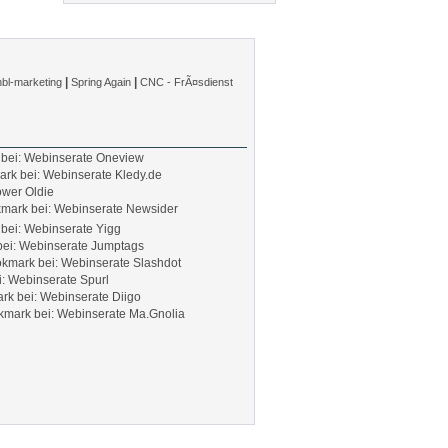
|
|
hbl-marketing
Spring Again
CNC - FrÃ¤sdienst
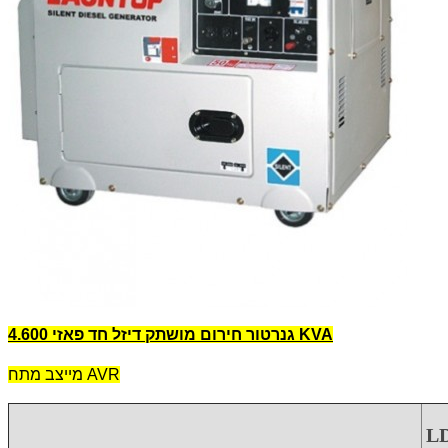
גנרטור חירום מושתק דיזל חד פאזי 4.600 KVA
מייצב מתח AVR
L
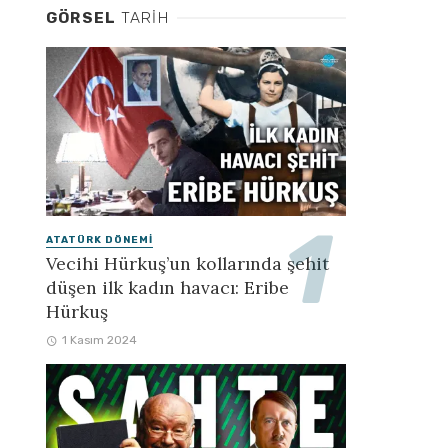
GÖRSEL
TARIH
ATATÜRK DÖNEMI
Vecihi Hürkuş’un kollarında şehit
düşen ilk kadın havacı: Eribe
Hürkuş
1 Kasım 2024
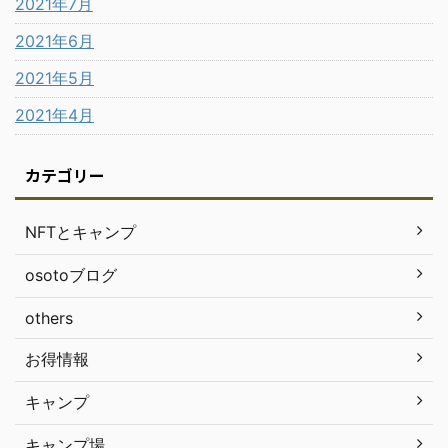
2021年7月
2021年6月
2021年5月
2021年4月
カテゴリー
NFTとキャンプ
osotoブログ
others
お得情報
キャンプ
キャンプ場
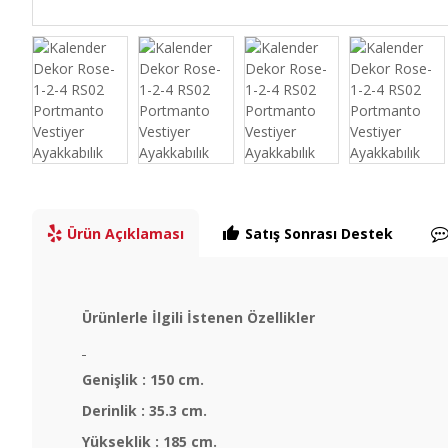
Ürün Açıklaması
Satış Sonrası Destek
Ürünlerle İlgili İstenen Özellikler
Genişlik : 150 cm.
Derinlik : 35.3 cm.
Yükseklik : 185 cm.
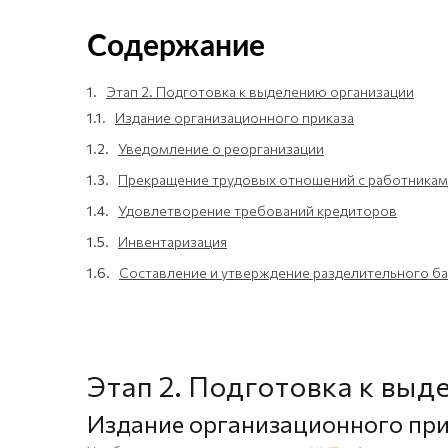
Содержание
1.
Этап 2. Подготовка к выделению организации
1.1.
Издание организационного приказа
1.2.
Уведомление о реорганизации
1.3.
Прекращение трудовых отношений с работникам
1.4.
Удовлетворение требований кредиторов
1.5.
Инвентаризация
1.6.
Составление и утверждение разделительного ба
Этап 2. Подготовка к вы
Издание организационного пр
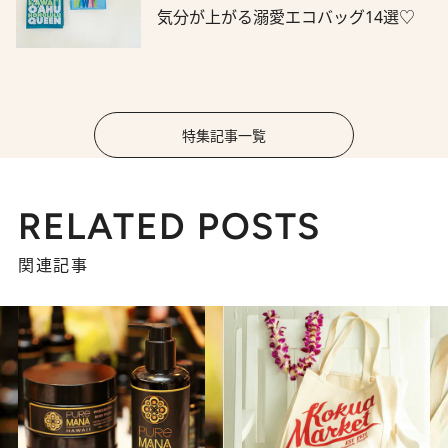
気分が上がる溺愛エコバッグ14選♡
特集記事一覧
RELATED POSTS
関連記事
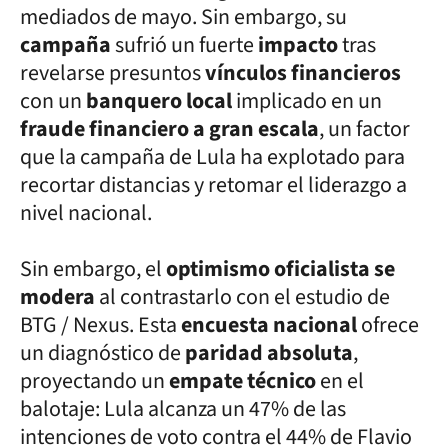
mediados de mayo. Sin embargo, su
campaña
sufrió un fuerte
impacto
tras
revelarse presuntos
vínculos financieros
con un
banquero local
implicado en un
fraude financiero a gran escala
, un factor
que la campaña de Lula ha explotado para
recortar distancias y retomar el liderazgo a
nivel nacional.
Sin embargo, el
optimismo oficialista se
modera
al contrastarlo con el estudio de
BTG / Nexus. Esta
encuesta nacional
ofrece
un diagnóstico de
paridad absoluta
,
proyectando un
empate técnico
en el
balotaje: Lula alcanza un 47% de las
intenciones de voto contra el 44% de Flavio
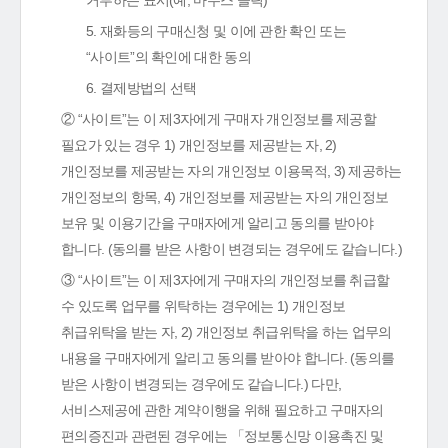
거부하는 표시(예, 마우스 클릭)
5. 재화등의 구매신청 및 이에 관한 확인 또는
“사이트”의 확인에 대한 동의
6. 결제방법의 선택
② “사이트”는 이 제3자에게 구매자 개인정보를 제공할
필요가 있는 경우 1) 개인정보를 제공받는 자, 2)
개인정보를 제공받는 자의 개인정보 이용목적, 3) 제공하는
개인정보의 항목, 4) 개인정보를 제공받는 자의 개인정보
보유 및 이용기간을 구매자에게 알리고 동의를 받아야
합니다. (동의를 받은 사항이 변경되는 경우에도 같습니다.)
③ “사이트”는 이 제3자에게 구매자의 개인정보를 취급할
수 있도록 업무를 위탁하는 경우에는 1) 개인정보
취급위탁을 받는 자, 2) 개인정보 취급위탁을 하는 업무의
내용을 구매자에게 알리고 동의를 받아야 합니다. (동의를
받은 사항이 변경되는 경우에도 같습니다.) 다만,
서비스제공에 관한 계약이행을 위해 필요하고 구매자의
편의증진과 관련된 경우에는 「정보통신망 이용촉진 및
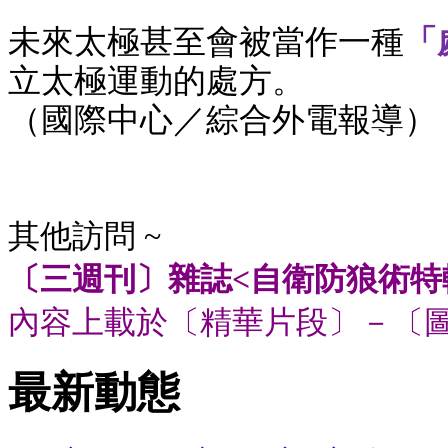
未來太極甚至會被當作一種
「
立太極運動的處方。
（國際中心／綜合外電報導）
其他訪問 ~
〔三週刊〕雜誌<自衛防狼術特
內容上載於〔精華片段〕－〔
最新動態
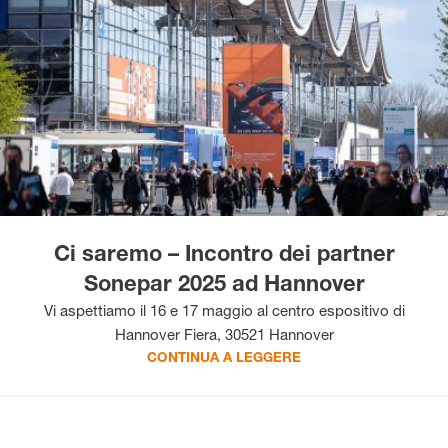
Ci saremo – Incontro dei partner
Sonepar 2025 ad Hannover
Vi aspettiamo il 16 e 17 maggio al centro espositivo di
Hannover Fiera, 30521 Hannover
CONTINUA A LEGGERE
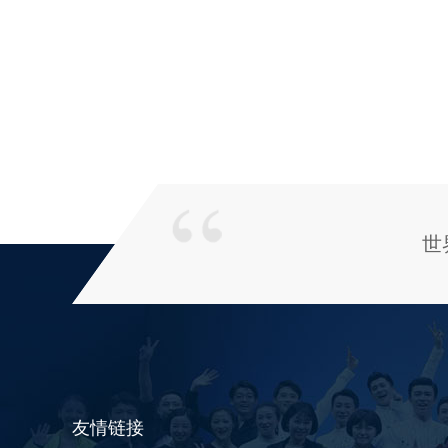
世
友情链接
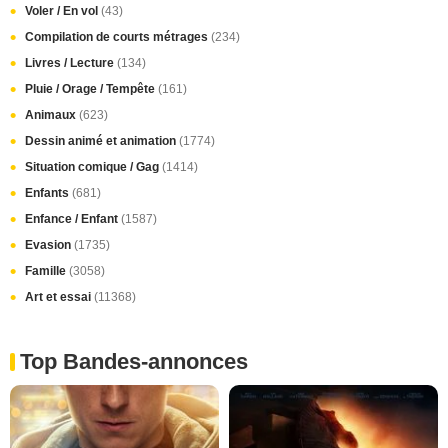
Voler / En vol
(43)
Compilation de courts métrages
(234)
Livres / Lecture
(134)
Pluie / Orage / Tempête
(161)
Animaux
(623)
Dessin animé et animation
(1774)
Situation comique / Gag
(1414)
Enfants
(681)
Enfance / Enfant
(1587)
Evasion
(1735)
Famille
(3058)
Art et essai
(11368)
Top Bandes-annonces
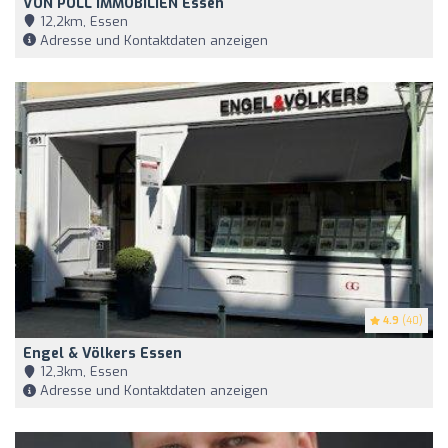
VON POLL IMMOBILIEN Essen
12,2km, Essen
Adresse und Kontaktdaten anzeigen
4.9
(40)
Engel & Völkers Essen
12,3km, Essen
Adresse und Kontaktdaten anzeigen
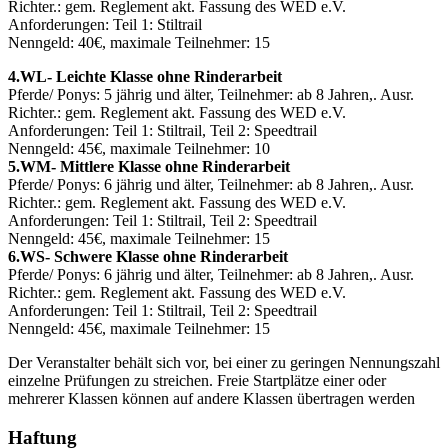
Richter.: gem. Reglement akt. Fassung des WED e.V.
Anforderungen: Teil 1: Stiltrail
Nenngeld: 40€, maximale Teilnehmer: 15
4.WL- Leichte Klasse ohne Rinderarbeit
Pferde/ Ponys: 5 jährig und älter, Teilnehmer: ab 8 Jahren,. Ausr.
Richter.: gem. Reglement akt. Fassung des WED e.V.
Anforderungen: Teil 1: Stiltrail, Teil 2: Speedtrail
Nenngeld: 45€, maximale Teilnehmer: 10
5.WM- Mittlere Klasse ohne Rinderarbeit
Pferde/ Ponys: 6 jährig und älter, Teilnehmer: ab 8 Jahren,. Ausr.
Richter.: gem. Reglement akt. Fassung des WED e.V.
Anforderungen: Teil 1: Stiltrail, Teil 2: Speedtrail
Nenngeld: 45€, maximale Teilnehmer: 15
6.WS- Schwere Klasse ohne Rinderarbeit
Pferde/ Ponys: 6 jährig und älter, Teilnehmer: ab 8 Jahren,. Ausr.
Richter.: gem. Reglement akt. Fassung des WED e.V.
Anforderungen: Teil 1: Stiltrail, Teil 2: Speedtrail
Nenngeld: 45€, maximale Teilnehmer: 15
Der Veranstalter behält sich vor, bei einer zu geringen Nennungszahl
einzelne Prüfungen zu streichen. Freie Startplätze einer oder
mehrerer Klassen können auf andere Klassen übertragen werden
Haftung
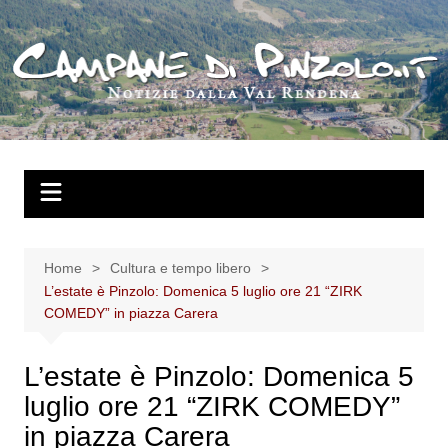
Salta
al
contenuto
Home
Cultura e tempo libero
L’estate è Pinzolo: Domenica 5 luglio ore 21 “ZIRK
COMEDY” in piazza Carera
L’estate è Pinzolo: Domenica 5
luglio ore 21 “ZIRK COMEDY”
in piazza Carera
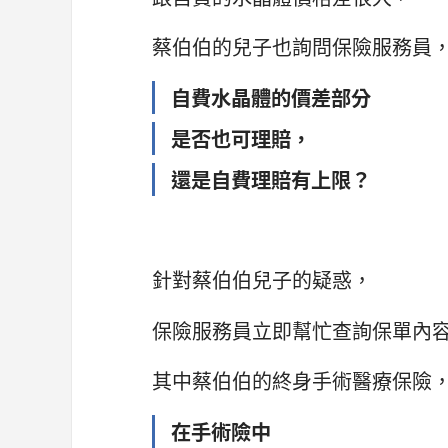
蔡伯伯的兒子也詢問保險服務員
自費水晶體的價差部分
是否也可理賠，
還是自費理賠有上限？
針對蔡伯伯兒子的疑惑，
保險服務員立即幫忙查詢保單內
其中蔡伯伯的終身手術醫療保險
在手術險中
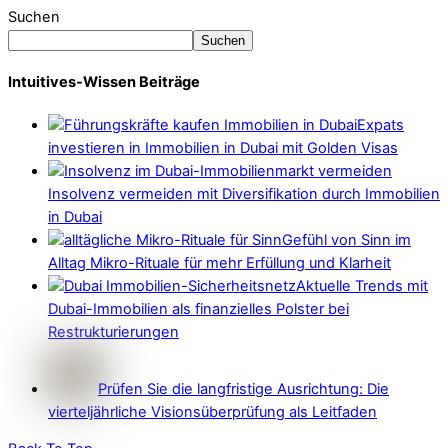
Suchen
Suchen
Intuitives-Wissen Beiträge
Expats
investieren in Immobilien in Dubai mit Golden Visas
Insolvenz vermeiden mit Diversifikation durch Immobilien
in Dubai
Gefühl von Sinn im
Alltag Mikro-Rituale für mehr Erfüllung und Klarheit
Aktuelle Trends mit
Dubai-Immobilien als finanzielles Polster bei
Restrukturierungen
Prüfen Sie die langfristige Ausrichtung: Die
vierteljährliche Visionsüberprüfung als Leitfaden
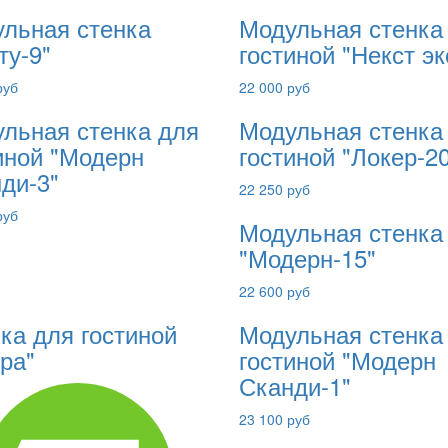
льная стенка
Модульная стенка
ту-9"
гостиной "Некст эк
руб
22 000 руб
льная стенка для
Модульная стенка
иной "Модерн
гостиной "Локер-2
ди-3"
22 250 руб
руб
Модульная стенка
"Модерн-15"
22 600 руб
ка для гостиной
Модульная стенка
ра"
гостиной "Модерн
Сканди-1"
23 100 руб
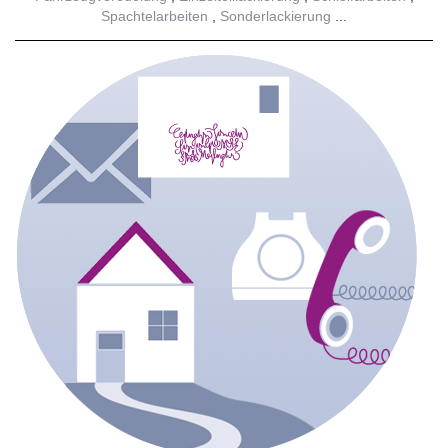
Spachtelarbeiten
Sonderlackierung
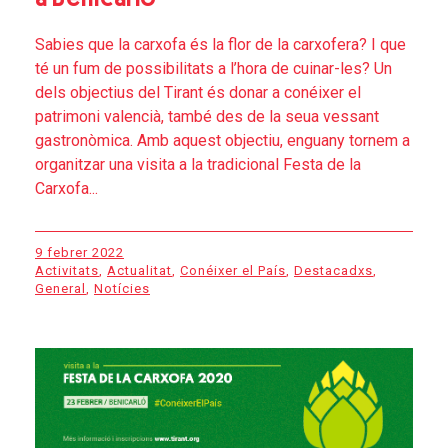
Sabies que la carxofa és la flor de la carxofera? I que
té un fum de possibilitats a l’hora de cuinar-les? Un
dels objectius del Tirant és donar a conéixer el
patrimoni valencià, també des de la seua vessant
gastronòmica. Amb aquest objectiu, enguany tornem a
organitzar una visita a la tradicional Festa de la
Carxofa...
9 febrer 2022
Activitats
,
Actualitat
,
Conéixer el País
,
Destacadxs
,
General
,
Notícies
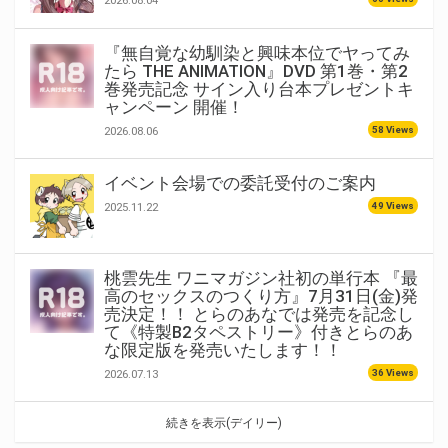
2026.08.04
『無自覚な幼馴染と興味本位でヤってみ
たら THE ANIMATION』DVD 第1巻・第2
巻発売記念 サイン入り台本プレゼントキ
ャンペーン 開催！
58 Views
2026.08.06
イベント会場での委託受付のご案内
49 Views
2025.11.22
桃雲先生 ワニマガジン社初の単行本 『最
高のセックスのつくり方』7月31日(金)発
売決定！！ とらのあなでは発売を記念し
て《特製B2タペストリー》付きとらのあ
な限定版を発売いたします！！
36 Views
2026.07.13
続きを表示(デイリー)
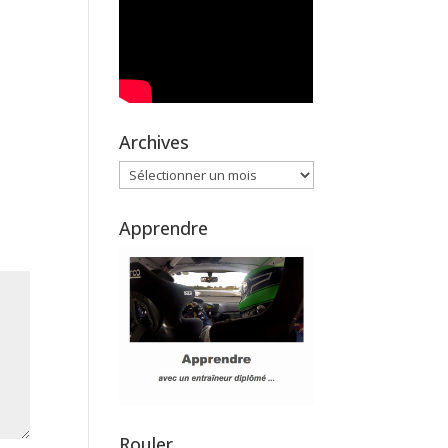
Archives
Archives
Apprendre
Rouler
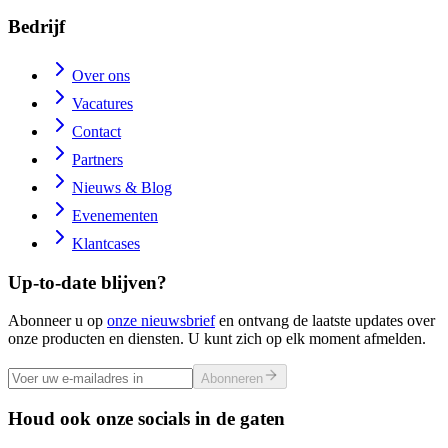
Bedrijf
Over ons
Vacatures
Contact
Partners
Nieuws & Blog
Evenementen
Klantcases
Up-to-date blijven?
Abonneer u op
onze nieuwsbrief
en ontvang de laatste updates over
onze producten en diensten. U kunt zich op elk moment afmelden.
Abonneren
Houd ook onze socials in de gaten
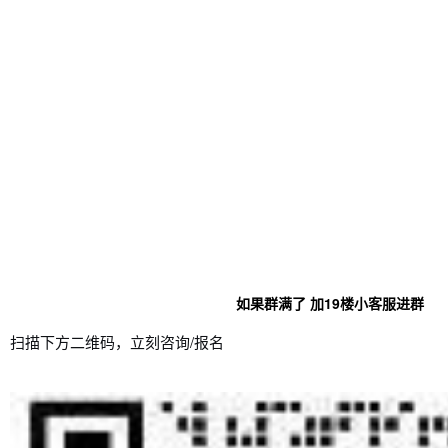
如果群满了 加19楼小客服进群
扫描下方二维码，立刻咨询/报名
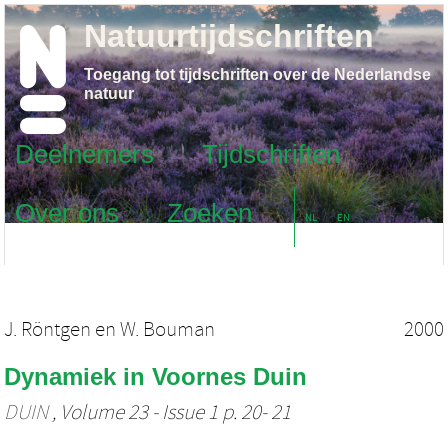
Natuurtijdschriften
Toegang tot tijdschriften over de Nederlandse
natuur
Deelnemers
Tijdschriften
Over ons
Zoeken
NL
EN
J. Röntgen
en
W. Bouman
2000
Dynamiek in Voornes Duin
DUIN
, Volume 23 - Issue 1 p. 20- 21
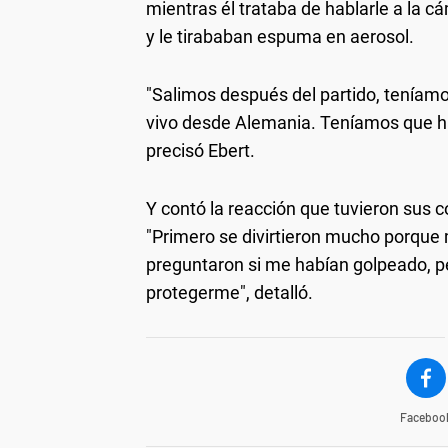
mientras él trataba de hablarle a la c
y le tirababan espuma en aerosol.
"Salimos después del partido, teníam
vivo desde Alemania. Teníamos que hac
precisó Ebert.
Y contó la reacción que tuvieron sus c
"Primero se divirtieron mucho porqu
preguntaron si me habían golpeado, pe
protegerme", detalló.
Faceboo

:::::

Your task: With the pictures excluded, retype exactly the lines from the one containing "ка для гостиной" through the last line of the listing, both ends included.

Finished exercise:
ка для гостиной
Модульная стенка
ра"
гостиной "Модерн
Сканди-1"
23 100 руб
Spachtelarbeiten
Sonderlackierung
Sabies que la carxofa és la flor de la carxofera? I que
té un fum de possibilitats a l’hora de cuinar-les? Un
dels objectius del Tirant és donar a conéixer el
patrimoni valencià, també des de la seua vessant
gastronòmica. Amb aquest objectiu, enguany tornem a
organitzar una visita a la tradicional Festa de la
Carxofa...
9 febrer 2022
Activitats
,
Actualitat
,
Conéixer el País
,
Destacadxs
,
General
,
Notícies
2026.08.04
『無自覚な幼馴染と興味本位でヤってみ
たら THE ANIMATION』DVD 第1巻・第2
巻発売記念 サイン入り台本プレゼントキ
ャンペーン 開催！
58 Views
2026.08.06
イベント会場での委託受付のご案内
49 Views
2025.11.22
桃雲先生 ワニマガジン社初の単行本 『最
高のセックスのつくり方』7月31日(金)発
売決定！！ とらのあなでは発売を記念し
て《特製B2タペストリー》付きとらのあ
な限定版を発売いたします！！
36 Views
2026.07.13
続きを表示(デイリー)
Archives
Archives
Apprendre
Rouler
Bedrijf
Over ons
Vacatures
Contact
Partners
Nieuws & Blog
Evenementen
Klantcases
Up-to-date blijven?
Abonneer u op
onze nieuwsbrief
en ontvang de laatste updates over
onze producten en diensten. U kunt zich op elk moment afmelden.
Abonneren
Houd ook onze socials in de gaten
如果群满了 加19楼小客服进群
扫描下方二维码，立刻咨询/报名
Natuurtijdschriften
Toegang tot tijdschriften over de Nederlandse
natuur
Deelnemers
Tijdschriften
Over ons
Zoeken
NL
EN
J. Röntgen
en
W. Bouman
2000
Dynamiek in Voornes Duin
DUIN
, Volume 23 - Issue 1 p. 20- 21
mientras él trataba de hablarle a la c
y le tirababan espuma en aerosol.
"Salimos después del partido, teníam
vivo desde Alemania. Teníamos que hac
precisó Ebert.
Y contó la reacción que tuvieron sus c
"Primero se divirtieron mucho porqu
preguntaron si me habían golpeado, pe
protegerme", detalló.
Faceboo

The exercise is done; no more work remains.